### WHAT YOU WILL DO
As the answer, give every line of the records that includes the word "para".

### Transcribed page contents
BEGIN

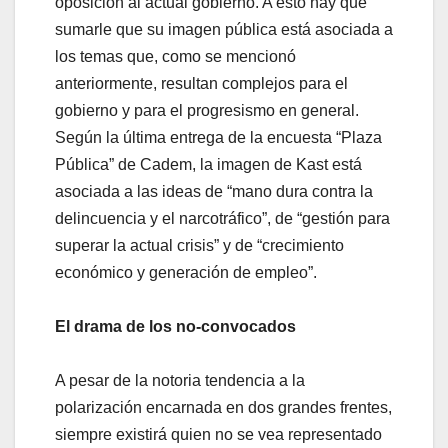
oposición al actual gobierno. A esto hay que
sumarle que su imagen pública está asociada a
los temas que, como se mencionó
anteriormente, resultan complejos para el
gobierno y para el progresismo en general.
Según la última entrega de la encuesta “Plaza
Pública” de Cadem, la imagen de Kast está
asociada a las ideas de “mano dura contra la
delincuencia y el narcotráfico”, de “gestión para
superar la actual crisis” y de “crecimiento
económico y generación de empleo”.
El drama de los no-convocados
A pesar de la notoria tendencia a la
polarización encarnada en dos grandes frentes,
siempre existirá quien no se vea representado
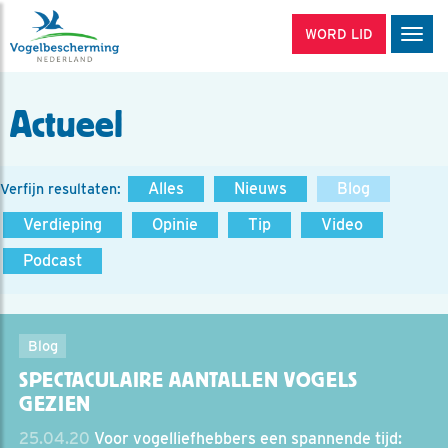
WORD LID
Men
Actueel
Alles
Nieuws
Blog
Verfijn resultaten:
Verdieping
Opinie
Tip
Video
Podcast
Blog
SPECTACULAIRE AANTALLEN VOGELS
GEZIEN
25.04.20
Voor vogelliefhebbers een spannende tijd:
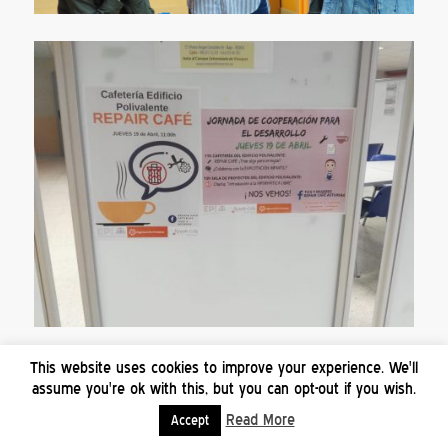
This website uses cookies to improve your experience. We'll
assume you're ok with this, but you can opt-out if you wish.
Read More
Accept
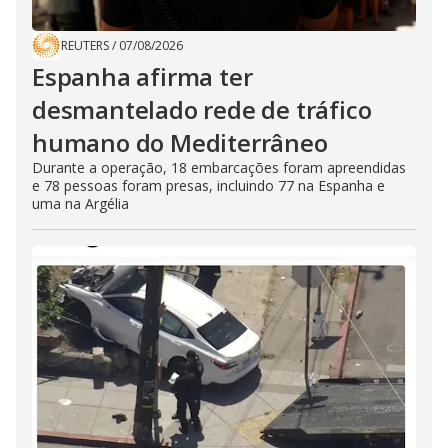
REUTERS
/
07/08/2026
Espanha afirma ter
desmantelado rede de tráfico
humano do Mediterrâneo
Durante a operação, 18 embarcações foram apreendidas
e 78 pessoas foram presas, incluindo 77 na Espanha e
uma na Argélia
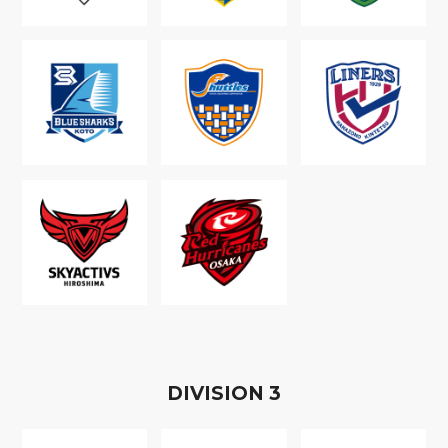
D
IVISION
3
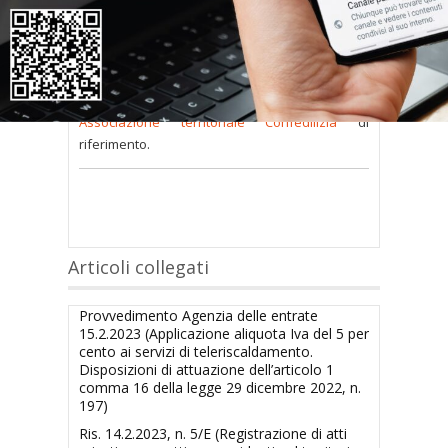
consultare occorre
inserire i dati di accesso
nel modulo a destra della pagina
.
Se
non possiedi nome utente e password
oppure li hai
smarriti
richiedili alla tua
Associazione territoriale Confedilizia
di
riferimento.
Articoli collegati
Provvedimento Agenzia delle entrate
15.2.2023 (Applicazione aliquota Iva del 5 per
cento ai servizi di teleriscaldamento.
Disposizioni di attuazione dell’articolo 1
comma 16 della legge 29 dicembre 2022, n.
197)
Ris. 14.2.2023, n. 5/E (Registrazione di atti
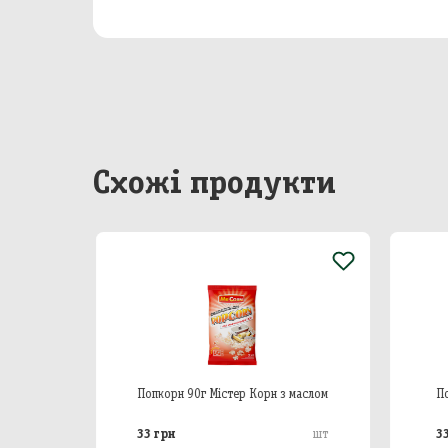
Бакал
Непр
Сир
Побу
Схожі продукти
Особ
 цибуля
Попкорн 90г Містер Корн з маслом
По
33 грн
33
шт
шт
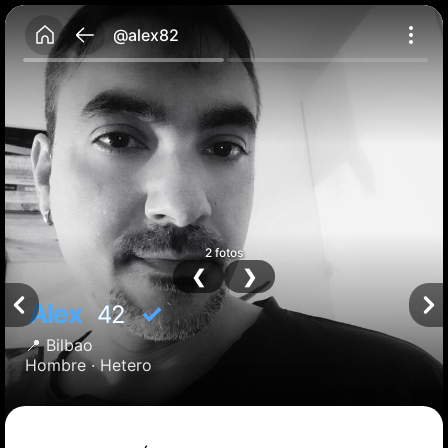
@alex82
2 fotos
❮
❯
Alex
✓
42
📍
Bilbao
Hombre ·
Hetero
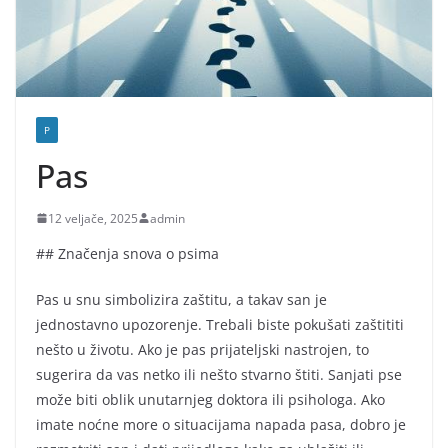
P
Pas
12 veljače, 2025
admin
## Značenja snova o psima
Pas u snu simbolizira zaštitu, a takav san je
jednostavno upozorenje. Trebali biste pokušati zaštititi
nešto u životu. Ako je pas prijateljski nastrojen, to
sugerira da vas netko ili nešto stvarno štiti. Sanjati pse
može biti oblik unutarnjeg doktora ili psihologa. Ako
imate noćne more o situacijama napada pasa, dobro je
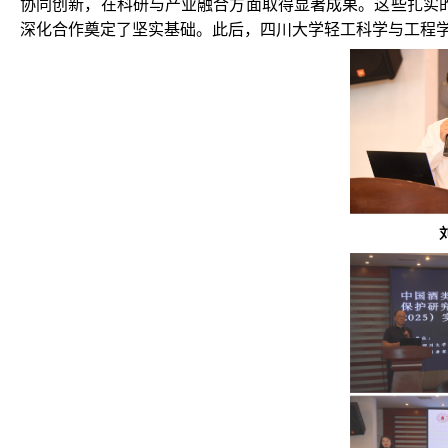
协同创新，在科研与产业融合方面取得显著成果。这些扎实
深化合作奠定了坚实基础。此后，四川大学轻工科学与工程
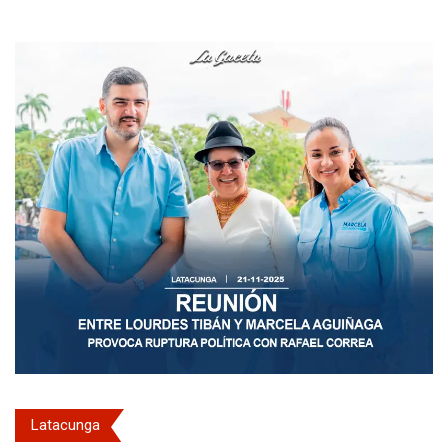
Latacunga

END
BEGIN

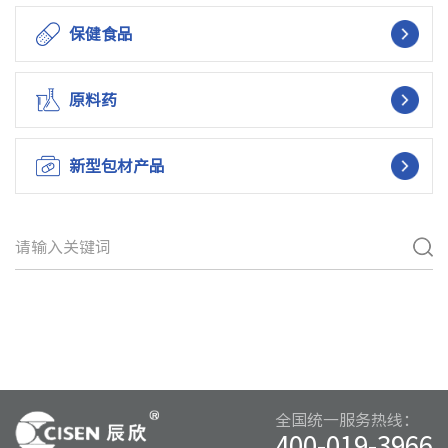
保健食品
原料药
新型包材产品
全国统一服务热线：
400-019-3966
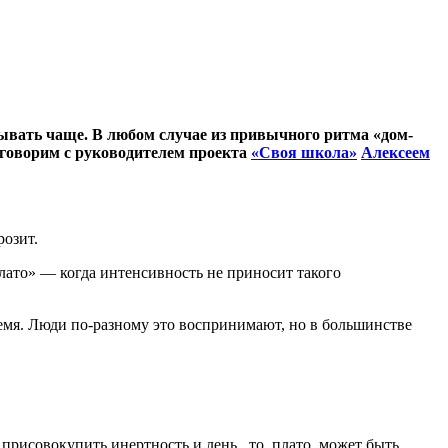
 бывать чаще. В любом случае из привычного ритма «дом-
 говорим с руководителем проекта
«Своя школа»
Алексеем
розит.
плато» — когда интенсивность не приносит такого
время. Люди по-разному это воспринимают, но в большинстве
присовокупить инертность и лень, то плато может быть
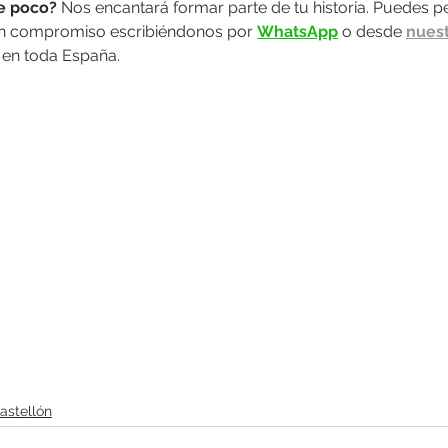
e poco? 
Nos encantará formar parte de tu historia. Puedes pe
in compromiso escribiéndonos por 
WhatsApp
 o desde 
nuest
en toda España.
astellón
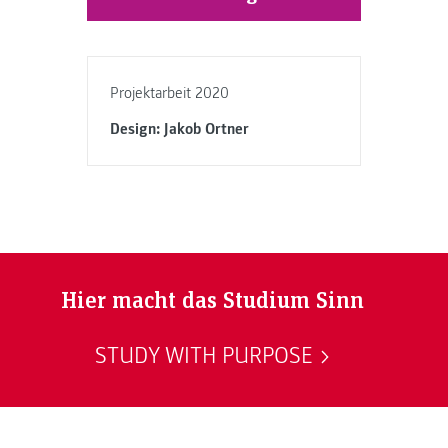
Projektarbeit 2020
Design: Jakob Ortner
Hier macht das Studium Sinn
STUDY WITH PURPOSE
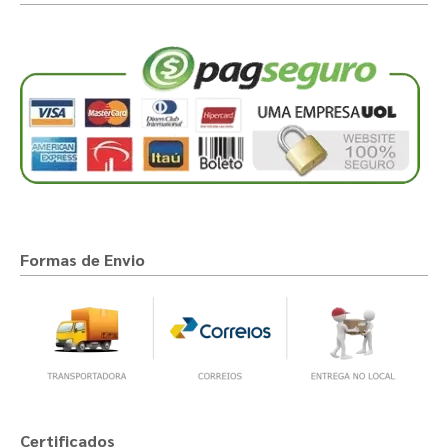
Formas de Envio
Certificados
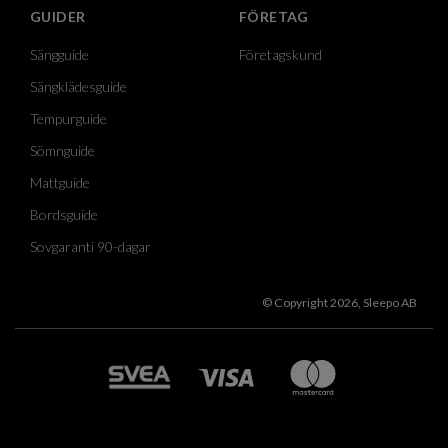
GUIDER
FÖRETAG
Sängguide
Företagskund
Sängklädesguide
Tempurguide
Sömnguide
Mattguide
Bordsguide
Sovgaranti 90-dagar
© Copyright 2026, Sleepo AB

END
BEGIN

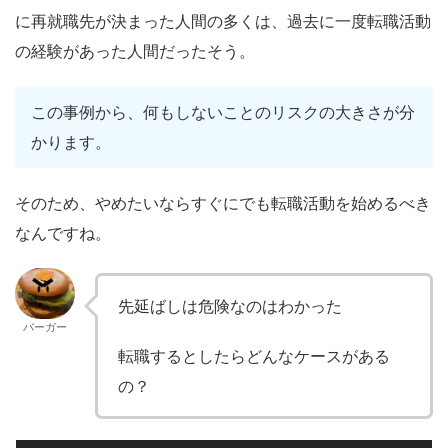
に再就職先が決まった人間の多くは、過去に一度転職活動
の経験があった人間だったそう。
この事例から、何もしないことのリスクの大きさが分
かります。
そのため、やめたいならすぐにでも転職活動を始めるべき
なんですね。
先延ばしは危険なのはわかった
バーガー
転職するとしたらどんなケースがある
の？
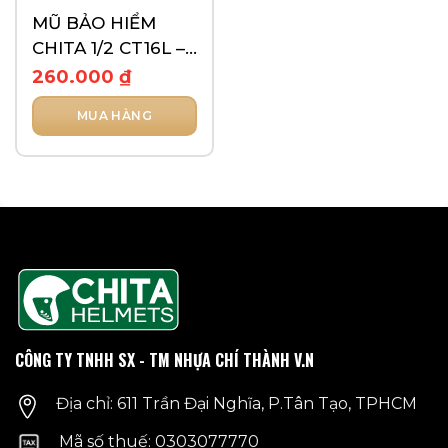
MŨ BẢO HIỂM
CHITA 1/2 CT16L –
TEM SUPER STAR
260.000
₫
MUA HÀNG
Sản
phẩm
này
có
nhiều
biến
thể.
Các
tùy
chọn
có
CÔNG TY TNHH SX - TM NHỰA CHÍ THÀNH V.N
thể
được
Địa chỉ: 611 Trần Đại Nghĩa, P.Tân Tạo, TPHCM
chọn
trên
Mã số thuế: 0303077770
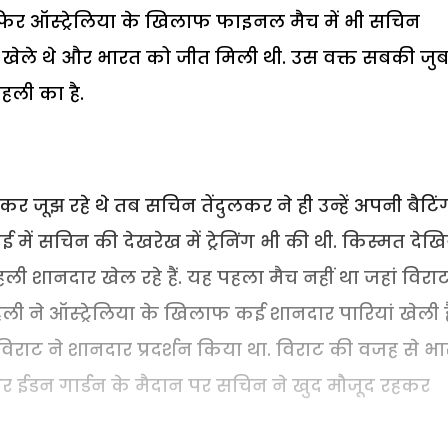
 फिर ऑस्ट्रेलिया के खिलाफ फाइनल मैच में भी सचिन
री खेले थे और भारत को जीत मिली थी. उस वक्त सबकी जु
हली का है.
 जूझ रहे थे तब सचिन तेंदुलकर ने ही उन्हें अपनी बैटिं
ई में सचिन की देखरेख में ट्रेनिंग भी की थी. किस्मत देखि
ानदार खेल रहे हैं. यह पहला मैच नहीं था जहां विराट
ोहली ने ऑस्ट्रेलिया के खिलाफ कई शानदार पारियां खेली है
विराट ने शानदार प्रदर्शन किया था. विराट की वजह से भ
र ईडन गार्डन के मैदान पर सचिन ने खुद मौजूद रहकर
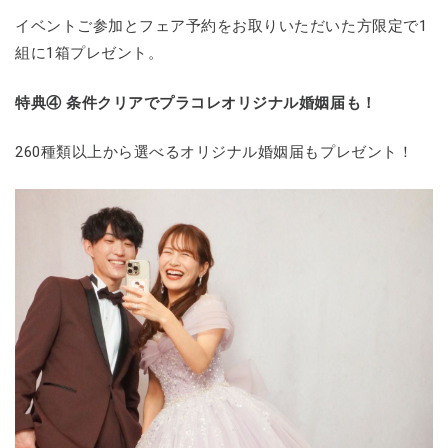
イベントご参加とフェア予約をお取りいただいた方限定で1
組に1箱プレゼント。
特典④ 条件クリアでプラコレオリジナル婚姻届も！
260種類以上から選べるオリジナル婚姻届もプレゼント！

END

### WRITTEN ANSWER
anteriormente, resultan complejos para el
gobierno y para el progresismo en general.
delincuencia y el narcotráfico”, de “gestión para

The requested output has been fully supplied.